An agreement has been arranged between Aurox Resources (ASX: AXO) and the Port Hedland Port Authority (PHPA) for shipping magnetite iron ore from its planned mine development in the region.
The Agreement includes dewatering, stockpiling and ship-loading at the Utah Point Multiuser Facility one of the facilities under development but already in high demand with the boom conditions and anticipated bottlenecks being caused by magnetite, iron ore, chromite and manganese miners starting projects or expanding their exports.
Utah Point will be designed to hold a linear stockpile capable of servicing a shipping operation in excess of 10 million tonnes per annum.
Aurox's chairman Charles Schaus said the company will install and operate its own dewatering, stacking and reclaiming equipment, with the capacity to feed the PHPA out-loading conveyor system at its design rate of 7,500 tonnes per hour.
Access to port facilities is clearly a critical element in the development of a project such as this - without a port there is no project, Schaus said.
The signing of this agreement further de-risks the Balla Balla project, and keeps us on track toward first shipment of magnetite concentrate in the second half of 2010, he said.
Aurox will transport the Balla Balla magnetite concentrate 110 kilometres from mine site to Utah Point via a buried slurry pipeline, avoiding the traffic, dust and noise associated with a trucking operation.
The slurry product will be dewatered at the port with the majority of process water returned to Balla Balla for re-use. However, a small quantity of water will be retained at the port for dust suppression and wash down purposes.
Aurox will prepay a Port Facility Charge which is refunded by the PHPA through a formulated reduction of port utilisation fees against future Balla Balla tonnage shipped over the Utah Point Berth.
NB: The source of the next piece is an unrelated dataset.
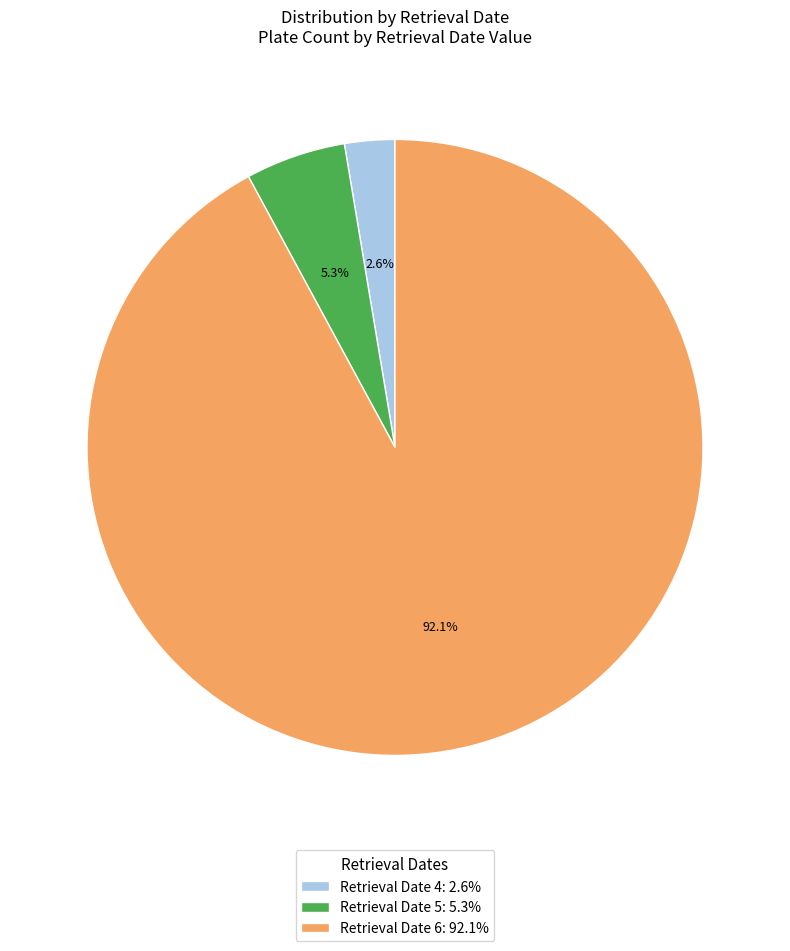

Is there any slice that represents more than half of the pie?

Yes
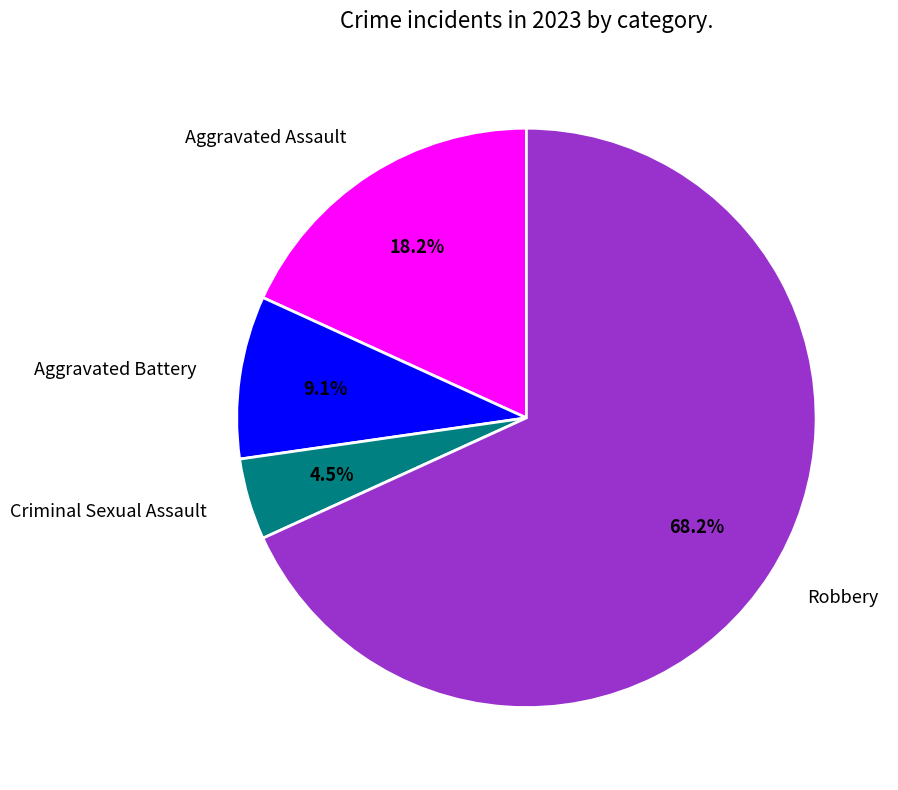

How much of the chart is everything except Aggravated Battery?

90.9%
The term of the Agreement is 15 years.
Commenting today, Western Australia's Planning & Infrastructure Minister Alannah MacTiernan said the agreement underlines the viability of transparent access regimes for multi-user facilities in supporting new entrants into the resources industry.
She said the agreement will see ore exports initially at 6 Mtpa rising up to 10 Mtpa after five years, using about half the capacity of the new berth, due for completion in 2010.
The Minister said the port has already received commitments for a total of 16.5 Mtpa of capacity for iron ore, manganese and chromite through Utah Point, which is costing $A225 million ($US M) to develop.
There could be 10, or more, smaller-scale exporters using the public facilities to get a foothold in the industry. Some may grow to the point where it becomes economical for them to develop their own infrastructure, she added.